Alors, comment faire ? Manifestement elle m’observe, elle me dévisage souvent, est-ce une aubaine ? une possibilité imperceptible ?…
D’un seul coup, sans crier gare, sans envoyer de signaux à mes globules en désespérance, elle se lève et les bruits divers m’assaillent, des plus anodins de la terrasse à cette soie à jamais gravée dans ma mémoire imprécise. Au lieu de quitter l’endroit… elle s’approche de ma table…vais-je m’effondrer, syncoper ou être terrassé par une crise d’apoplexie ? Mon cœur ne bat déjà plus la chamade, il est en surrégime, il fébrile. Le peu de neurones qui me reste finissent leur course sur les parois de mon cerveau interdit. De nouveau les stimuli adressés à mes organes partent de façon désordonnée et inintelligible. Du coup je reste prostré.

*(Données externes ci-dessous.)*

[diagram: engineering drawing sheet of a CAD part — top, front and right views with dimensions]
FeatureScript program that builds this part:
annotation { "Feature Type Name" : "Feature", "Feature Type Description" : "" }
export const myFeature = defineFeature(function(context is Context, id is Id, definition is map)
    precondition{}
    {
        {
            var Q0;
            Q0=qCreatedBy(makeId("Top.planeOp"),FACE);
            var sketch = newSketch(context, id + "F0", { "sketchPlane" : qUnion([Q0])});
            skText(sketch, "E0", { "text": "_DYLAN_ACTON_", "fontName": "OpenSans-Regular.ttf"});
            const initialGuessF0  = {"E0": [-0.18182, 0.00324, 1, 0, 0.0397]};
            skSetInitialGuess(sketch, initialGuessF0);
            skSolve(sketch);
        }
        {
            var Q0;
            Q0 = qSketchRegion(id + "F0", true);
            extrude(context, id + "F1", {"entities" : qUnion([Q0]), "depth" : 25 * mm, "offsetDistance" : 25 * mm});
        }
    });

Bouge, bouge, je t’en supplie fais quelque chose, même un cil peut battre, ce sera toujours ça. Debout, la beauté évanescente à la crinière de feu se penche légèrement, laissant à peine entrevoir le haut de sa poitrine bombée sous son corsage de qualité, dans un murmure dont le souffle chaud et sensuel vient me caresser doucement le visage, me glisse : « Dommage, ce manque cruel d’assurance, belle journée, Monsieur », et s’en va comme elle était arrivée.
Le soleil immonde écrase le café d’une chaleur lourde et pesante tout à fait insupportable, inadéquate pour la saison, observant narquois cet homme assis interloqué, bouche bée.